> PEDIDO DE TRABALHO A: Conte as linhas da listagem em que aparece a palavra "Европы". Responda apenas com o número.

A Empresa das Águas do Areeiro, S.A., que tem sede nas Caldas da Rainha, é uma das poucas sobreviventes de um tempo em que o mercado era partilhado por uma série de pequenos fabricantes regionais de gasosas e refrigerantes. A empresa dá trabalho a 200 pessoas, 70 das quais nas Caldas onde tem uma fábrica de engarrafamento de água e de produção e engarrafamento de refrigerantes. Com os seus 55 anos resiste ao domínio das grandes multinacionais e está em crescimento desde 2014. No ano passado teve um volume de negócios de 22 milhões de euros, com mais de 75 milhões de litros de água e refrigerantes comercializados.
A fachada antiga e discreta do edifício azul claro que se avista da N360, logo à saída das Caldas em direcção ao Coto, em nada faz justiça ao interior da fábrica das Águas do Areeiro. Lá dentro encontra-se uma unidade moderna, bem organizada, que acompanha as exigências do rigoroso sector alimentar. E há muita gente que ali trabalha todos os dias para que não faltem águas gaseificadas e refrigerantes em muitos estabelecimentos e nos lares de todo o país.

> MATERIAL DE ENTRADA:

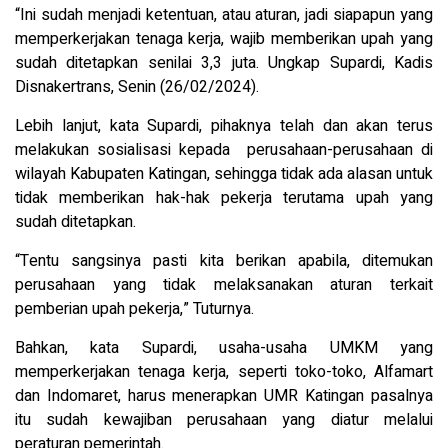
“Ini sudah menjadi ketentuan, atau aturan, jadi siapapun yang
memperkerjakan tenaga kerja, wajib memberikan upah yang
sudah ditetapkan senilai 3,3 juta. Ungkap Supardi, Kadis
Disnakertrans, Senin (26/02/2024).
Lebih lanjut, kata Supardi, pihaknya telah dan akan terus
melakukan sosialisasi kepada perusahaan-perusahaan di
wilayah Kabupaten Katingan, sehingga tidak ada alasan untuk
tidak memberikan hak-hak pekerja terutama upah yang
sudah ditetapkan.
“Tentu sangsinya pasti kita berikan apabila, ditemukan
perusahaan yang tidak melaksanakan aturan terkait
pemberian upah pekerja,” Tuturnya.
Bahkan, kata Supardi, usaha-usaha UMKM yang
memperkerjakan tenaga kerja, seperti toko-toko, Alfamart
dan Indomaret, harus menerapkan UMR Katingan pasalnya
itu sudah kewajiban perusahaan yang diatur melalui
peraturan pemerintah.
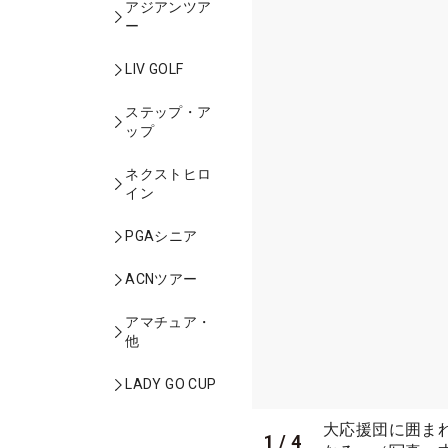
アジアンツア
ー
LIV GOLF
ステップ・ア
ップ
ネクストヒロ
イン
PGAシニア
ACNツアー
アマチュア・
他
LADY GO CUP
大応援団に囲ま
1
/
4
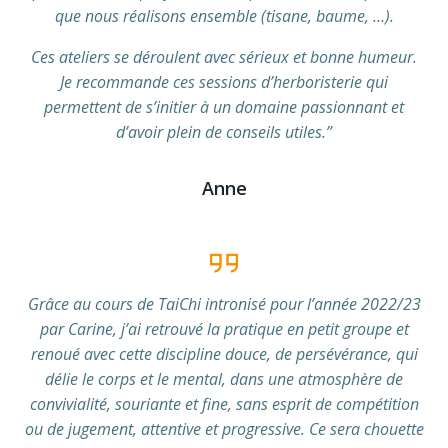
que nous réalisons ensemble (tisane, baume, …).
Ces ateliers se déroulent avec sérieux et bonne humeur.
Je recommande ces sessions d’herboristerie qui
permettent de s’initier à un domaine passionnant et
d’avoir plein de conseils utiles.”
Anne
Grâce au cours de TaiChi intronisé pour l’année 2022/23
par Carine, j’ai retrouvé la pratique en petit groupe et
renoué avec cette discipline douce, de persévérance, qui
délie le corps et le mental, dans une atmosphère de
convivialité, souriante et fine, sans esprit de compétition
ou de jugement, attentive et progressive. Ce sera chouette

...

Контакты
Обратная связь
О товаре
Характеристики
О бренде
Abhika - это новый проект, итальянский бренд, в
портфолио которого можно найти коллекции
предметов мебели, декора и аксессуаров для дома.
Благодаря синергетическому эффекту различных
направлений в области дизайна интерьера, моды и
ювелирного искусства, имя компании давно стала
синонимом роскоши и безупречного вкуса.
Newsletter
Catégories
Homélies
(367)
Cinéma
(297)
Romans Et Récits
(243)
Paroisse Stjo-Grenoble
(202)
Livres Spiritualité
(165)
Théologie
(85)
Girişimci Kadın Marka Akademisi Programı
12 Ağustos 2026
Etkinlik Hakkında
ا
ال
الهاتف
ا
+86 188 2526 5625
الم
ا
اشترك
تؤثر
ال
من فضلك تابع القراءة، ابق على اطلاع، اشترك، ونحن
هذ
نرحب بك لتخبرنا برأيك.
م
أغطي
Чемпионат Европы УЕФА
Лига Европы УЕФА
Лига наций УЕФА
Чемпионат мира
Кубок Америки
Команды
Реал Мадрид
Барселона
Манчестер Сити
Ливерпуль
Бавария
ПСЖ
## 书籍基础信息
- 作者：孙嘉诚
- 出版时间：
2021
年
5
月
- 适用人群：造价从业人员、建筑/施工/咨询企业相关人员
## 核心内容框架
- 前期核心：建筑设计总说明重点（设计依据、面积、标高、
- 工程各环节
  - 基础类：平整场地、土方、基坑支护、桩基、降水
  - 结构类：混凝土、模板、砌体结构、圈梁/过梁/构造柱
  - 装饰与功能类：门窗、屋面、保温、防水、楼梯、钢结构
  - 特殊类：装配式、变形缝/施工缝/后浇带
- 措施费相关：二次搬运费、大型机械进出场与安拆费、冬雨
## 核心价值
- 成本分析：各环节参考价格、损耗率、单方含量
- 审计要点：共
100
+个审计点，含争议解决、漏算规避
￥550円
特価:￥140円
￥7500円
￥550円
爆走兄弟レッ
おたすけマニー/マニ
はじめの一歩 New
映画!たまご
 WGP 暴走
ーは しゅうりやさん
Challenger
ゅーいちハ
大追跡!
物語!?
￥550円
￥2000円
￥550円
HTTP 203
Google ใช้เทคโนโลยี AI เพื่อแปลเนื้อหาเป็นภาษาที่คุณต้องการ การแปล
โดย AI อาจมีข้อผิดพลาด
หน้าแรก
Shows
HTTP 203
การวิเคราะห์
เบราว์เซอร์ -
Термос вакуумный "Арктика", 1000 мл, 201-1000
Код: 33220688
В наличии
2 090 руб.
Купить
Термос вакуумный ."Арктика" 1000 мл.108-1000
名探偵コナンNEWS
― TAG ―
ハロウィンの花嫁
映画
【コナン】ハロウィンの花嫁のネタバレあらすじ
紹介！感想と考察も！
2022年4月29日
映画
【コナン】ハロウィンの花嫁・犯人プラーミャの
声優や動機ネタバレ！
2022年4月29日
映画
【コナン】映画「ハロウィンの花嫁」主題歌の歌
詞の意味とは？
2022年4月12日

---

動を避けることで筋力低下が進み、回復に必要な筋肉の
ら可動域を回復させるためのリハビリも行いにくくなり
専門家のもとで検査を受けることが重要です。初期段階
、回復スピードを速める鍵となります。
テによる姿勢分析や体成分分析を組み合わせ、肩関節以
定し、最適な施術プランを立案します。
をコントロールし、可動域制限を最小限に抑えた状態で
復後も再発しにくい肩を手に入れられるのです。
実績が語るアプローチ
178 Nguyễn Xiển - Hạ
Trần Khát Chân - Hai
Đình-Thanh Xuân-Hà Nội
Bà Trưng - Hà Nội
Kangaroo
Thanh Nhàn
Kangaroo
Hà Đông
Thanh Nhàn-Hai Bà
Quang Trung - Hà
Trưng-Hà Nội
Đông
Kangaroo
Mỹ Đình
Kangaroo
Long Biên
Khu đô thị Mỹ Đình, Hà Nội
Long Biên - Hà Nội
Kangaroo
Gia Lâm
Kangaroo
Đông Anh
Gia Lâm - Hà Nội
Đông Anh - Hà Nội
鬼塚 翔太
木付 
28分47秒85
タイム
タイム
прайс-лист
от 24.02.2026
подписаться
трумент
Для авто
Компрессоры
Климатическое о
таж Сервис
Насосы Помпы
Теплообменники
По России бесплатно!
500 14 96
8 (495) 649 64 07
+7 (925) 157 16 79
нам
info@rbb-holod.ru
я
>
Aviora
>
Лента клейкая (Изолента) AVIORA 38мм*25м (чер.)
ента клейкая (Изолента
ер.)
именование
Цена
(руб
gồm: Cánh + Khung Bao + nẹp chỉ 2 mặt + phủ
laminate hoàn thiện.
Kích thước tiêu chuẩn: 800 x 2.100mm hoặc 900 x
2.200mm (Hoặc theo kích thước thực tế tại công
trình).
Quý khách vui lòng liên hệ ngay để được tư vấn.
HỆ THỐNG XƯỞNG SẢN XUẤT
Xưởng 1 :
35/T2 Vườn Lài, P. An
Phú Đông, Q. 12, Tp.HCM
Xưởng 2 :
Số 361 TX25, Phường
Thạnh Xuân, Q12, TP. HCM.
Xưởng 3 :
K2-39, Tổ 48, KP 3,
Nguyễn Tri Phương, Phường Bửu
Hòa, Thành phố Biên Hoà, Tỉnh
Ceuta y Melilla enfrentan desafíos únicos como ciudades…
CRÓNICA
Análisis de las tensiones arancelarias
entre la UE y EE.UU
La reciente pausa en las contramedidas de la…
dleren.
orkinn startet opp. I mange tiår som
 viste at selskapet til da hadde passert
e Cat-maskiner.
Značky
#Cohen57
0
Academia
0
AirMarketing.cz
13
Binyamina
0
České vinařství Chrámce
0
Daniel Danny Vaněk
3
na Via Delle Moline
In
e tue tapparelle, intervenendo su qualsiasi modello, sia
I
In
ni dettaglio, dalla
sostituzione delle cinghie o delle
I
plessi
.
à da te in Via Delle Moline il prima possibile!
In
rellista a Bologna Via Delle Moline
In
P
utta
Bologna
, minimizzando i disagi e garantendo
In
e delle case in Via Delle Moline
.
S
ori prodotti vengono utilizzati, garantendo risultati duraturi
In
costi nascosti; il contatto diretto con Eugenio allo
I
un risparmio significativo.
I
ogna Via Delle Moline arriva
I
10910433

> PEDIDO DE TRABALHO B: Transcreva na íntegra o texto sobre as Águas do Areeiro, sem qualquer alteração.

> RESPOSTA A: 2

> RESPOSTA B:
A Empresa das Águas do Areeiro, S.A., que tem sede nas Caldas da Rainha, é uma das poucas sobreviventes de um tempo em que o mercado era partilhado por uma série de pequenos fabricantes regionais de gasosas e refrigerantes. A empresa dá trabalho a 200 pessoas, 70 das quais nas Caldas onde tem uma fábrica de engarrafamento de água e de produção e engarrafamento de refrigerantes. Com os seus 55 anos resiste ao domínio das grandes multinacionais e está em crescimento desde 2014. No ano passado teve um volume de negócios de 22 milhões de euros, com mais de 75 milhões de litros de água e refrigerantes comercializados.
A fachada antiga e discreta do edifício azul claro que se avista da N360, logo à saída das Caldas em direcção ao Coto, em nada faz justiça ao interior da fábrica das Águas do Areeiro. Lá dentro encontra-se uma unidade moderna, bem organizada, que acompanha as exigências do rigoroso sector alimentar. E há muita gente que ali trabalha todos os dias para que não faltem águas gaseificadas e refrigerantes em muitos estabelecimentos e nos lares de todo o país.